[Opening EXCERPTED DATA section]

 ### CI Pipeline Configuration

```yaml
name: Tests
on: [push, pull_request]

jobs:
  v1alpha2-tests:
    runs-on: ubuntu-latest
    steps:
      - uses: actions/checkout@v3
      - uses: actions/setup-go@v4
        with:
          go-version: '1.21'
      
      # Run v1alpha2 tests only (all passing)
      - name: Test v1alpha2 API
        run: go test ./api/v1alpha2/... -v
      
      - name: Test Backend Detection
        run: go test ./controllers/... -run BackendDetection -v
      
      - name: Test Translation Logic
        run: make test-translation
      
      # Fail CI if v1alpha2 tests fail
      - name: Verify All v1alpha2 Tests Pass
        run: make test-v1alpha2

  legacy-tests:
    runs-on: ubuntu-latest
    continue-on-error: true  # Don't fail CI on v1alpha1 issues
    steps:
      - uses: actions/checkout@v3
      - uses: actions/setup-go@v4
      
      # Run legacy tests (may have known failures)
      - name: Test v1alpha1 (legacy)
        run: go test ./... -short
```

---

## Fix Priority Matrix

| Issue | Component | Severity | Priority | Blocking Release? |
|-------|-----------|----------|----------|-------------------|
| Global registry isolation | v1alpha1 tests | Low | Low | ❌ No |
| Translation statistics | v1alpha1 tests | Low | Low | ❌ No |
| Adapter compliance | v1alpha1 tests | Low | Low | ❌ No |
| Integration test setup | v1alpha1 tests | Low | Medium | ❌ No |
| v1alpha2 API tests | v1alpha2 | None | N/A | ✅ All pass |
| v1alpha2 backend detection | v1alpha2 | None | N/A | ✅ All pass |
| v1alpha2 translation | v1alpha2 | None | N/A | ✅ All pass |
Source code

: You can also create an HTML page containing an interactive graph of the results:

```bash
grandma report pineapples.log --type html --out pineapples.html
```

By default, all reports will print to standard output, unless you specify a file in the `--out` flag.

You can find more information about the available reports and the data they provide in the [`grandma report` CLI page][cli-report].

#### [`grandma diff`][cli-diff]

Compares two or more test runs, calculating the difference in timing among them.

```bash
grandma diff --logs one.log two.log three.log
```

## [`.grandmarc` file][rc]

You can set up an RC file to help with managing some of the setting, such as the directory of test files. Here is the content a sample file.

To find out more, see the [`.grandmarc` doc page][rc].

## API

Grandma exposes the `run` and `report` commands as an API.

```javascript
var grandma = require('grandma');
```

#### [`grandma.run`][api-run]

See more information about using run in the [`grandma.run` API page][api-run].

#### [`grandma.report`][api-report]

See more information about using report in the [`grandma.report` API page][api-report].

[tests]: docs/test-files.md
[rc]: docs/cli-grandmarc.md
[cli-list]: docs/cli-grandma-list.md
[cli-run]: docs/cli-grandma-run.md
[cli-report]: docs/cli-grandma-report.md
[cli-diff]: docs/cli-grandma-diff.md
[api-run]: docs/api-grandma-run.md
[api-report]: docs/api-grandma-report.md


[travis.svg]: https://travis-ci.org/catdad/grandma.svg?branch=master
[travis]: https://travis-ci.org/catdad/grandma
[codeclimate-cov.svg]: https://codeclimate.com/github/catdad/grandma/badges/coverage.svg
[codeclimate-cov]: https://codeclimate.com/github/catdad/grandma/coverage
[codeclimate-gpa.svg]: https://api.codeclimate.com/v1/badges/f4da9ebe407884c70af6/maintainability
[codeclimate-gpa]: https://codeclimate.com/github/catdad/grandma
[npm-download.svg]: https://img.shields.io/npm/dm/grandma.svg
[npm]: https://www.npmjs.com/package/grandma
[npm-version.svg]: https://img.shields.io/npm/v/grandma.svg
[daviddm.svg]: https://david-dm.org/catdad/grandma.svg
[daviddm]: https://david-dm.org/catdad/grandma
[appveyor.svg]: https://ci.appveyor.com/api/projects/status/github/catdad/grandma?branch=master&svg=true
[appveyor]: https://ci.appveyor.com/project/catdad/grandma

[Closing EXCERPTED DATA section]
[Opening EXCERPTED DATA section]

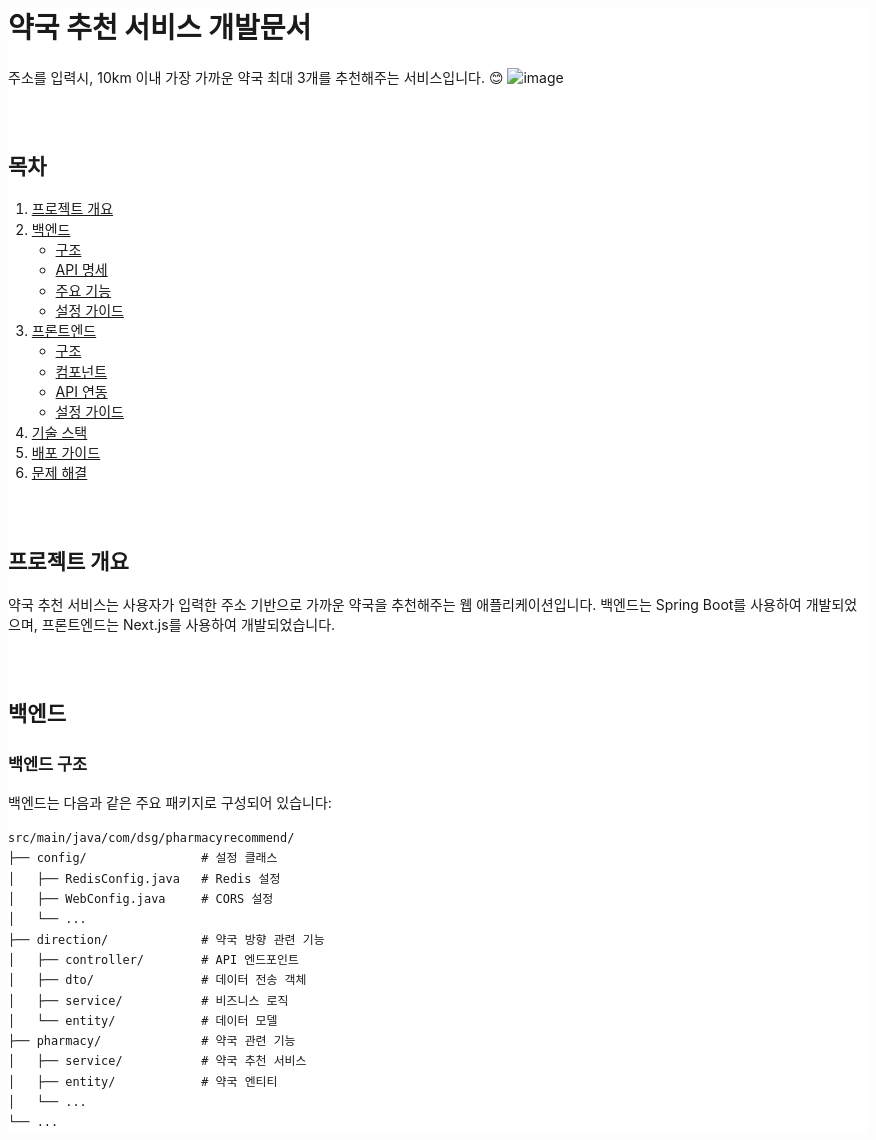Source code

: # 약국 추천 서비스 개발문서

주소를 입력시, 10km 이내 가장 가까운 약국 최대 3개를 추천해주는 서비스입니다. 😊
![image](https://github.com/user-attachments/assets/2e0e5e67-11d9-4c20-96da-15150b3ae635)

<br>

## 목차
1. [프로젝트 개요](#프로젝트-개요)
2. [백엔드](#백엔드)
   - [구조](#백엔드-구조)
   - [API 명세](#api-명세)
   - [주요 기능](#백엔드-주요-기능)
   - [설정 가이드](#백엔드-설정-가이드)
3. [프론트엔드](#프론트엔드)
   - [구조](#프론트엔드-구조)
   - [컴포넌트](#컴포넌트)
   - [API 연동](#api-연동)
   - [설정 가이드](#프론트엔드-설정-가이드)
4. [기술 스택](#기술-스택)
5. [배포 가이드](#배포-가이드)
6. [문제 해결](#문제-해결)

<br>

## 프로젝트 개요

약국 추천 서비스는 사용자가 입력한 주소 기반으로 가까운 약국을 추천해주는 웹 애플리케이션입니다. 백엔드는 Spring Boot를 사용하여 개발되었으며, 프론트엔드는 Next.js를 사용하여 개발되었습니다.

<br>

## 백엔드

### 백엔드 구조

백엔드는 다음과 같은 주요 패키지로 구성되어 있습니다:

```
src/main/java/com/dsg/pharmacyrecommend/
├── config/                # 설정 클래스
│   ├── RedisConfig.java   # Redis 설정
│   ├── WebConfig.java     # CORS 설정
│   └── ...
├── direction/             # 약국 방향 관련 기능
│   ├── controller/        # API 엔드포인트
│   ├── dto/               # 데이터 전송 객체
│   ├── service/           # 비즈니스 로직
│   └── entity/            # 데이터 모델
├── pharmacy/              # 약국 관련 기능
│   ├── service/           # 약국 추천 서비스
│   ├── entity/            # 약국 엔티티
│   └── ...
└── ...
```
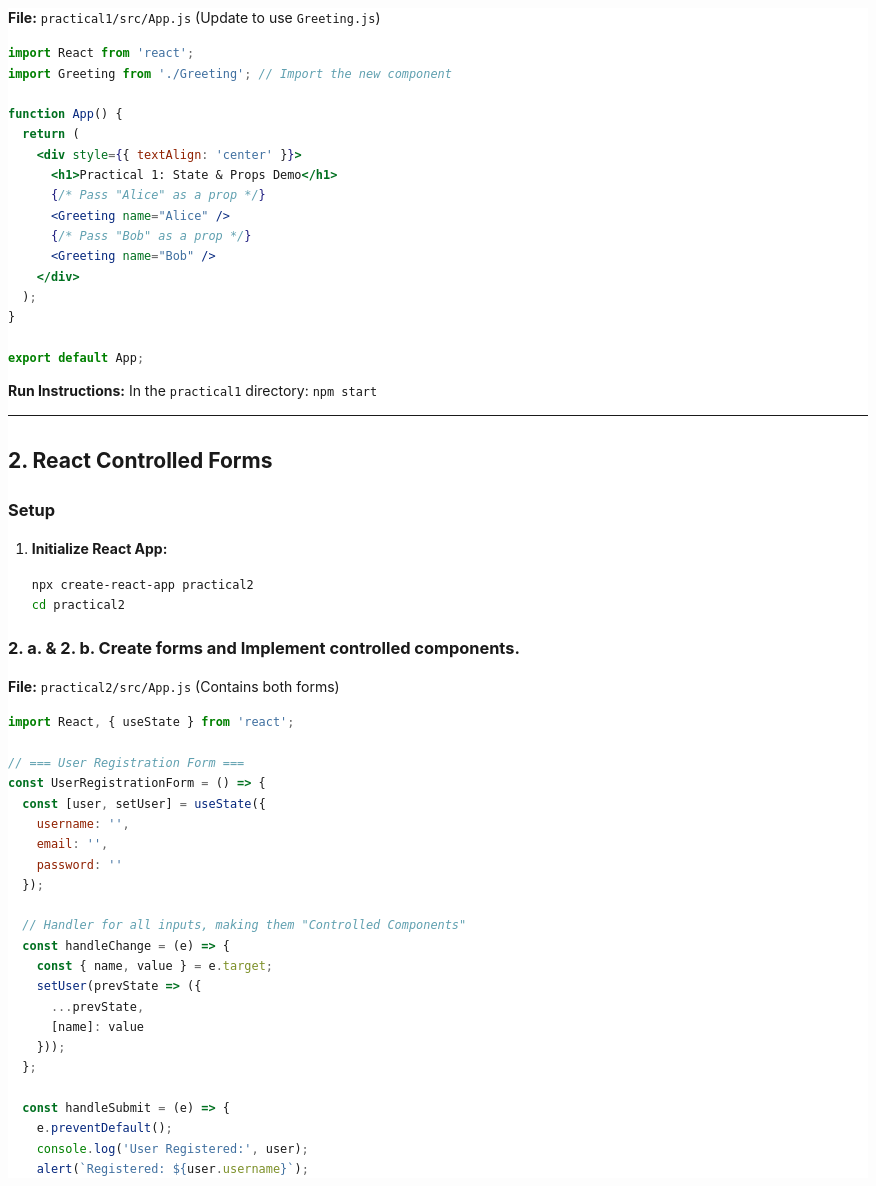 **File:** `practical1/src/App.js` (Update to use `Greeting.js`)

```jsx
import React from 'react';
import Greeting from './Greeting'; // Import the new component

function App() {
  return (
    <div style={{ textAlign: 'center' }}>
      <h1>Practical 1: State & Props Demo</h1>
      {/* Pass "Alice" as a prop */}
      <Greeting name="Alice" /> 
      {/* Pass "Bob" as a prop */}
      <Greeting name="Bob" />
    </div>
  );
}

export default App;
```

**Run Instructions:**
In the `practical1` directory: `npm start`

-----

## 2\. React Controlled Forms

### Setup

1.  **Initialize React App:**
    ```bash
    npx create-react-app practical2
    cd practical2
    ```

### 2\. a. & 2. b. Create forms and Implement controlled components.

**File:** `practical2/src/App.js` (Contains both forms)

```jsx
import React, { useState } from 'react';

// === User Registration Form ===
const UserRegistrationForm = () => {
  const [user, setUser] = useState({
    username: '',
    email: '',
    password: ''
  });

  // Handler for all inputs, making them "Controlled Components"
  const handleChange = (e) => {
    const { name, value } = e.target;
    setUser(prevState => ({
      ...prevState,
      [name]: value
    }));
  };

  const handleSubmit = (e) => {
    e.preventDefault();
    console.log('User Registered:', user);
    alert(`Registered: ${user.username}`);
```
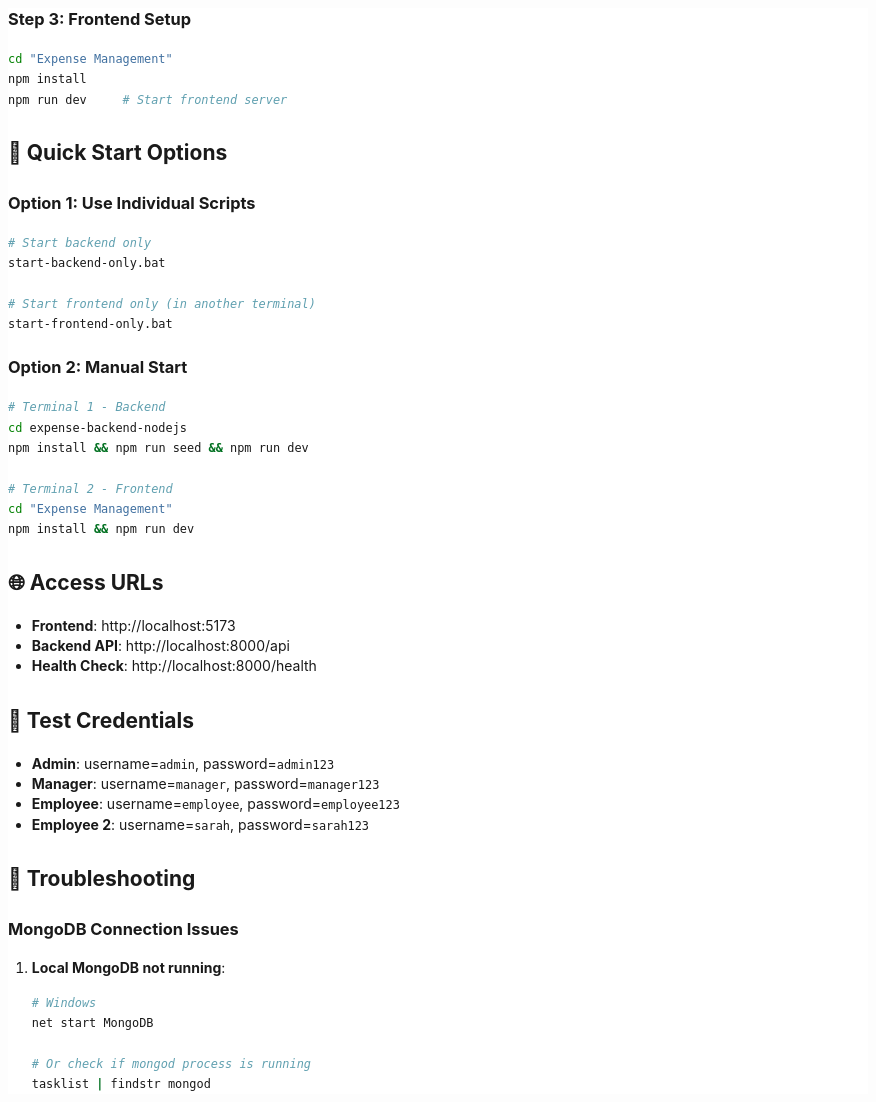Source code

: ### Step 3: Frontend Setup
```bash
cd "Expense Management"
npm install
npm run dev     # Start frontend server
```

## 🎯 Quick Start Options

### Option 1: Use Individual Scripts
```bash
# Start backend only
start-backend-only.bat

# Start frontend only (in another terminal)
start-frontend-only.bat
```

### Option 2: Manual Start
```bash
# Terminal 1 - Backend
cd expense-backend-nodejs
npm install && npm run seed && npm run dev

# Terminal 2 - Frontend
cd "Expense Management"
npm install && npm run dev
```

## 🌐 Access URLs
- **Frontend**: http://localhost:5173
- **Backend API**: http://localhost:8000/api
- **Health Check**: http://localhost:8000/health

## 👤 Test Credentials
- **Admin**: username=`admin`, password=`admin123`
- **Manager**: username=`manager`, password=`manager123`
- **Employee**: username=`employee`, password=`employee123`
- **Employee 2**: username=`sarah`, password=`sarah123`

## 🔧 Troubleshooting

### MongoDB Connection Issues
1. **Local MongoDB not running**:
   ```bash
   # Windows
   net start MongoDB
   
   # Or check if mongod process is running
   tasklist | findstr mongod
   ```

[Closing EXCERPTED DATA section]

**WHAT THE TASK REQUIRES**: From the entries above, select each line containing the string "branch".

**OUTPUT**:
[travis.svg]: https://travis-ci.org/catdad/grandma.svg?branch=master
[appveyor.svg]: https://ci.appveyor.com/api/projects/status/github/catdad/grandma?branch=master&svg=true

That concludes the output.